The exposed data, now disappeared from the internet, belongs to a tech company called Xinai Electronics based in Hangzhou district, reports TechCrunch.
In volume, the cyber heist is second to another massive data leak of 1 billion records from a Shanghai police database last month.
In both the cases, the data was likely exposed “inadvertently and as a result of human error”, the report mentioned.
Xinai Electronics uses facial recognition to build systems for controlling access for people and vehicles to workplaces, schools, construction sites and parking garages across China.
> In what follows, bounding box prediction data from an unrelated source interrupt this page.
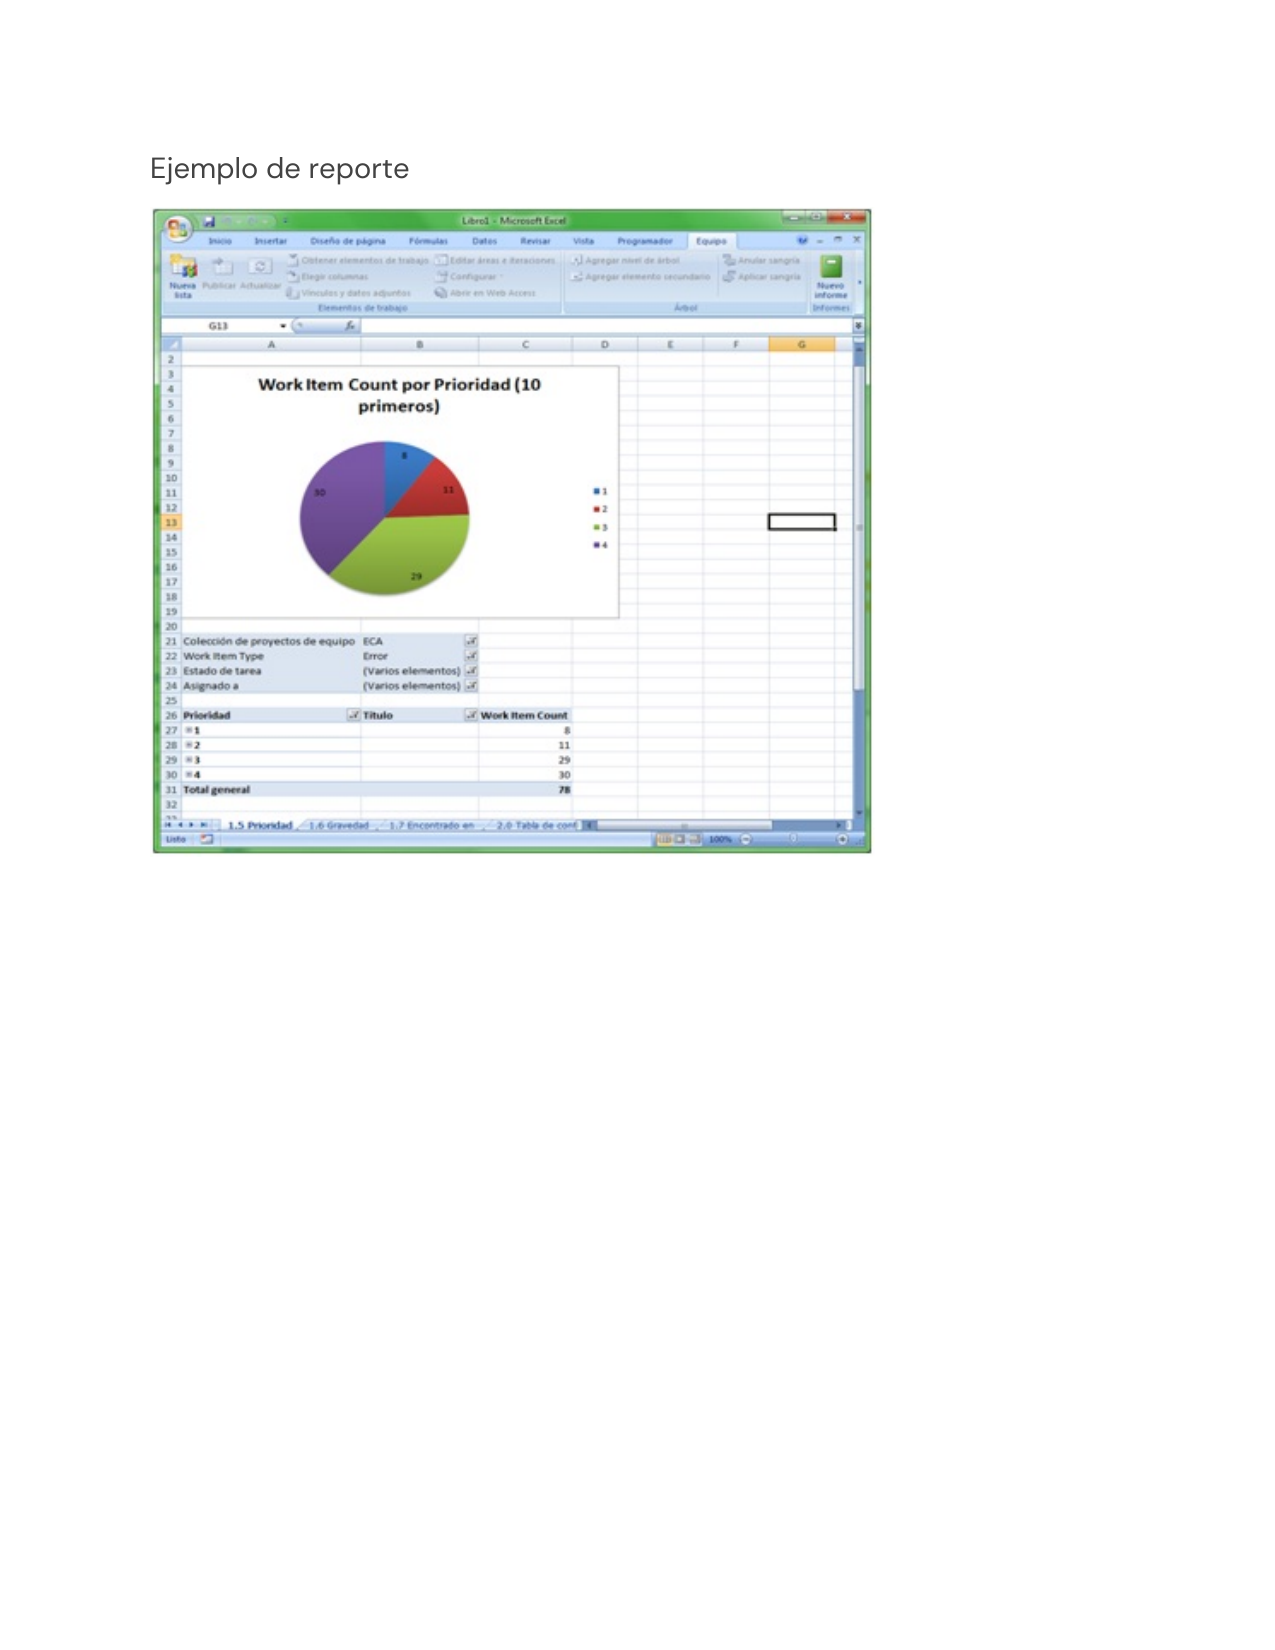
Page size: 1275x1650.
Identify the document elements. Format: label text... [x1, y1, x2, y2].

picture [150, 207, 875, 857]
subtitle Ejemplo de reporte [150, 150, 1119, 188]
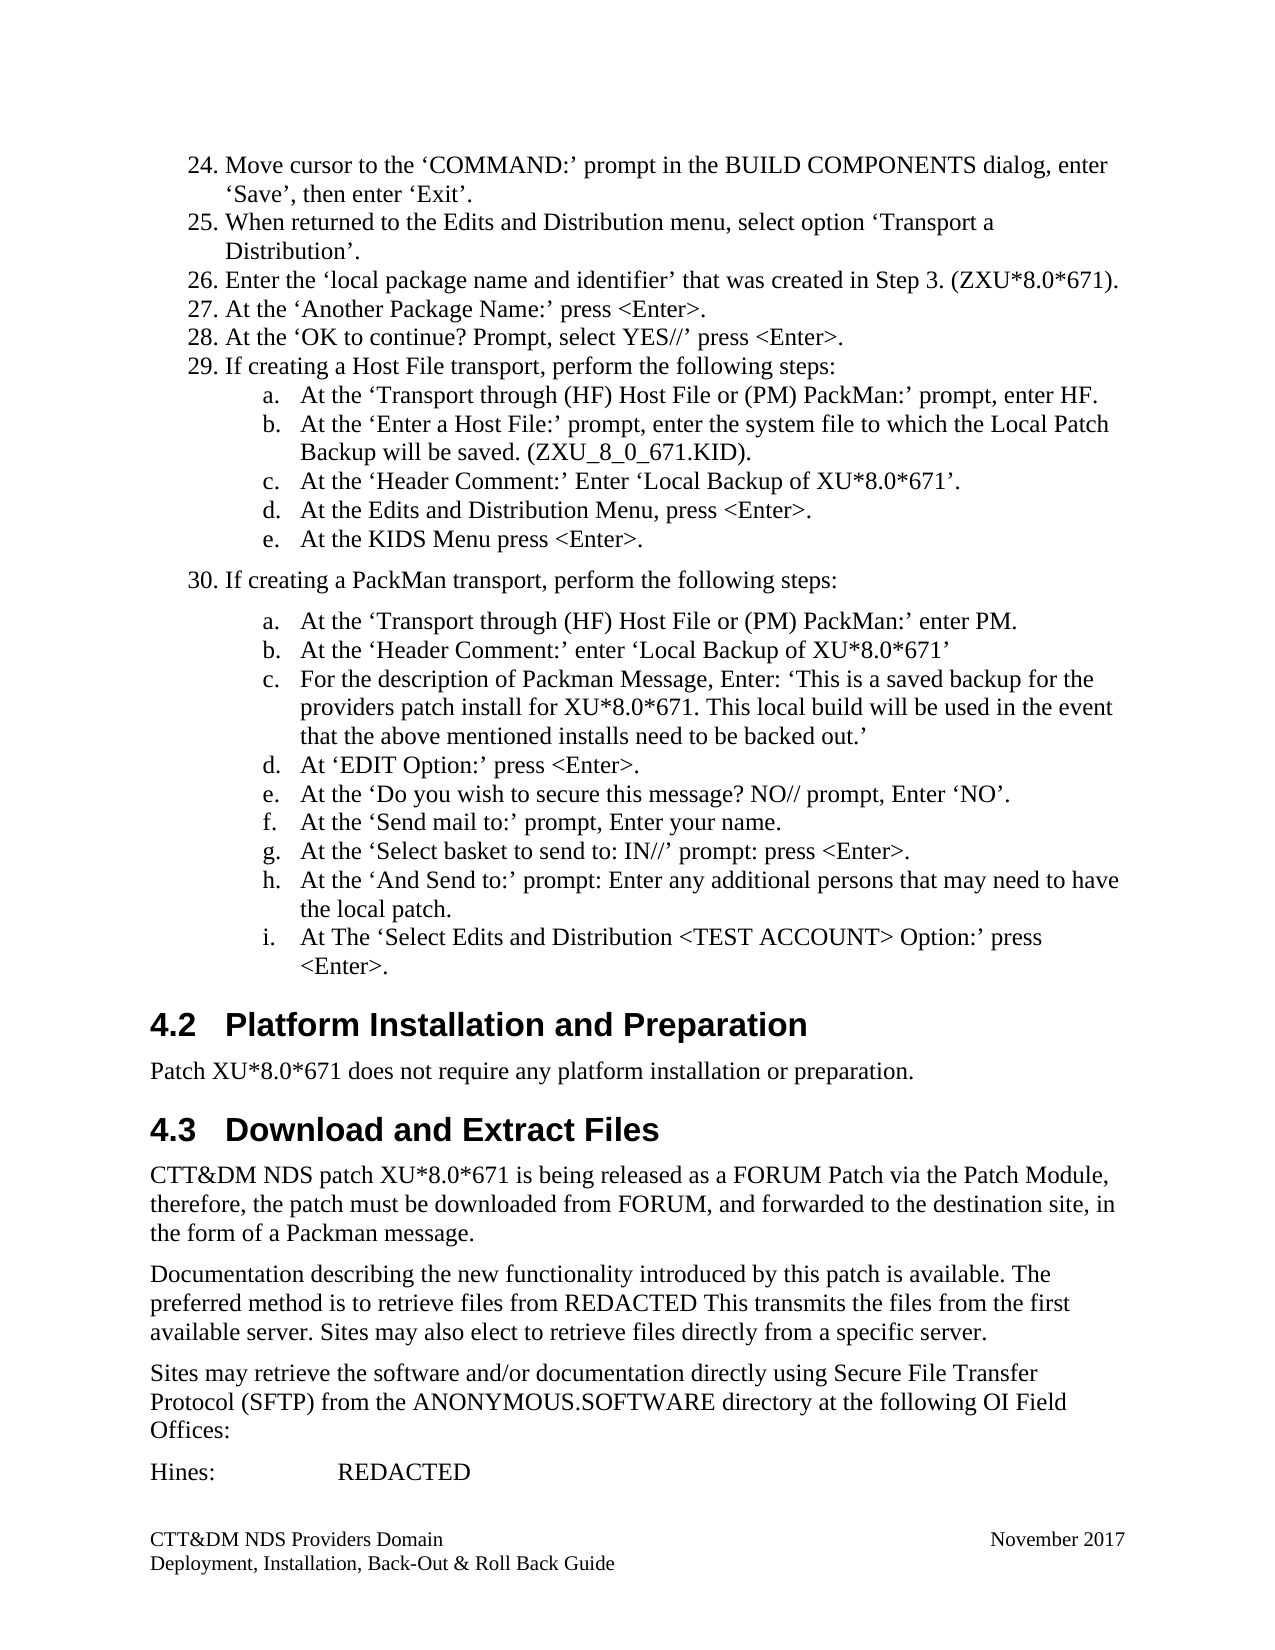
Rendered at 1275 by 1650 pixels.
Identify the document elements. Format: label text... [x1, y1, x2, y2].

list At the ‘OK to continue? Prompt, select YES//’ press <Enter>. [187, 322, 1125, 351]
list At the ‘Enter a Host File:’ prompt, enter the system file to which the Local Patch Backup will be saved. (ZXU_8_0_671.KID). [262, 409, 1125, 466]
subtitle Download and Extract Files [150, 1110, 1125, 1148]
list When returned to the Edits and Distribution menu, select option ‘Transport a Distribution’. [187, 207, 1125, 265]
list At the ‘Another Package Name:’ press <Enter>. [187, 294, 1125, 322]
list At the ‘Send mail to:’ prompt, Enter your name. [262, 807, 1125, 836]
list At the Edits and Distribution Menu, press <Enter>. [262, 495, 1125, 524]
subtitle Platform Installation and Preparation [150, 1005, 1125, 1043]
list At the KIDS Menu press <Enter>. [262, 524, 1125, 552]
text Hines: REDACTED [150, 1457, 1125, 1486]
list Move cursor to the ‘COMMAND:’ prompt in the BUILD COMPONENTS dialog, enter ‘Save’, then enter ‘Exit’. [187, 150, 1125, 207]
list At the ‘Select basket to send to: IN//’ prompt: press <Enter>. [262, 836, 1125, 865]
list Enter the ‘local package name and identifier’ that was created in Step 3. (ZXU*8.0*671). [187, 265, 1125, 294]
list At the ‘Header Comment:’ Enter ‘Local Backup of XU*8.0*671’. [262, 466, 1125, 495]
list At the ‘Transport through (HF) Host File or (PM) PackMan:’ prompt, enter HF. [262, 380, 1125, 409]
list At the ‘Do you wish to secure this message? NO// prompt, Enter ‘NO’. [262, 779, 1125, 807]
list If creating a Host File transport, perform the following steps: [187, 351, 1125, 380]
list At the ‘And Send to:’ prompt: Enter any additional persons that may need to have the local patch. [262, 865, 1125, 922]
list At ‘EDIT Option:’ press <Enter>. [262, 750, 1125, 779]
text Patch XU*8.0*671 does not require any platform installation or preparation. [150, 1056, 1125, 1085]
list If creating a PackMan transport, perform the following steps: [187, 565, 1125, 594]
list At the ‘Header Comment:’ enter ‘Local Backup of XU*8.0*671’ [262, 635, 1125, 664]
list At the ‘Transport through (HF) Host File or (PM) PackMan:’ enter PM. [262, 606, 1125, 635]
text CTT&DM NDS patch XU*8.0*671 is being released as a FORUM Patch via the Patch Module, therefore, the patch must be downloaded from FORUM, and forwarded to the destination site, in the form of a Packman message. [150, 1161, 1125, 1247]
list For the description of Packman Message, Enter: ‘This is a saved backup for the providers patch install for XU*8.0*671. This local build will be used in the event that the above mentioned installs need to be backed out.’ [262, 664, 1125, 750]
list At The ‘Select Edits and Distribution <TEST ACCOUNT> Option:’ press <Enter>. [262, 922, 1125, 980]
text Sites may retrieve the software and/or documentation directly using Secure File Transfer Protocol (SFTP) from the ANONYMOUS.SOFTWARE directory at the following OI Field Offices: [150, 1358, 1125, 1444]
text Documentation describing the new functionality introduced by this patch is available. The preferred method is to retrieve files from REDACTED This transmits the files from the first available server. Sites may also elect to retrieve files directly from a specific server. [150, 1259, 1125, 1346]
It also uses facial recognition for “personnel management, like payroll, monitoring employee attendance and performance”.
Its Cloud-based vehicle license plate recognition system allows drivers to pay for parking in unattended garages.
Security researcher Anurag Sen found the exposed database on an Alibaba-hosted server in China and shared the information with TechCrunch.
The database included links to high-resolution photos of faces and also had records of vehicle license plates collected by Xinai cameras in parking garages, driveways and other office entry points, the report noted.
Xinai Electronics did not comment and the exposed database disappeared by mid-August, said the report.
Last month, sensitive personal information about more than a billion people was leaked from the Shanghai National Police (SHGA) database and was put up for sale on the Dark Web for 10 Bitcoins.
Rattled by the data leak, the Chinese authorities summoned executives and senior technicians from Alibaba Group, after the hacker claimed the data came from Alibaba server.
China Premier Li Keqiang had stressed about data security, calling on government bodies to “defend information security” after the incident.